Saca una foto. «Es mi hija, Montserrat. ¿A qué es guapa? Es de antes de la enfermedad. Ahora tiene 52 años y sufre ELA». No sé qué decir. «Está en el Gregorio Marañón con los mejores médicos, ha perdido el habla y casi no puede mover la mano. Voy a rezarle al santo para que por lo menos me la deje tal y como está por muchos años». Sigo sin decir nada. No puedo.
Llega el autobús y ella sube primero. Le cuesta andar. Le dejan el primer asiento. El autobús comienza la marcha y no puedo dejar de mirarla. Detrás de ella una joven llena de tatuajes, con pinta de haber pasado mala noche. También hay un señor mayor, jubilado. De pie hay una madre que lleva a su niño en el carrito. Se la ve preocupada. El niño tiene la cara roja. Quizá una alergia o una reacción.
En la línea 32 cada uno lleva su procesión por dentro.
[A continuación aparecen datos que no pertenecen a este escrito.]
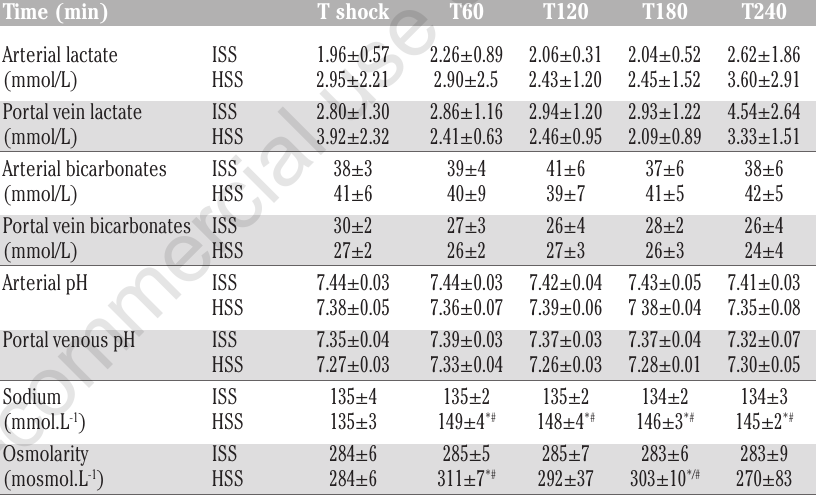
Table 3. Acid-base balance. After induction of peritonitis, septic shock took place at T shock, when pigs were resuscitated during 240 min either with (HSS-HES)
Todos estamos en silencio. Cada uno con sus ilusiones y sus duelos. Hay más vida en un autobús de línea que en miles de mensajes de redes sociales. Aquí no hay exabruptos ni debates estériles. La línea 32 es, sencillamente, la vida. Cada uno lleva su ritmo. Algunos suben, otros bajan. Unos sonríen, otros te empujan. Nadie habla. La Verdad se esconde bajo cada una de estas historias.
Vuelvo a mirar a la señora. Atravesamos Atocha y nos vamos acercando al destino. A lo lejos se ve la gran cola de gente esperando para pasar a pedirle a san Judas Tadeo. Me acerco sigilosamente. «Va a llegar a tiempo, sí», le digo. «Además el cura siempre se retrasa un poco», responde. Me armo de valor: «¿Montse?». «Montserrat», me contesta. «Rezaré por ella», es lo único que alcanzo a decir. Sonríe y me da las gracias.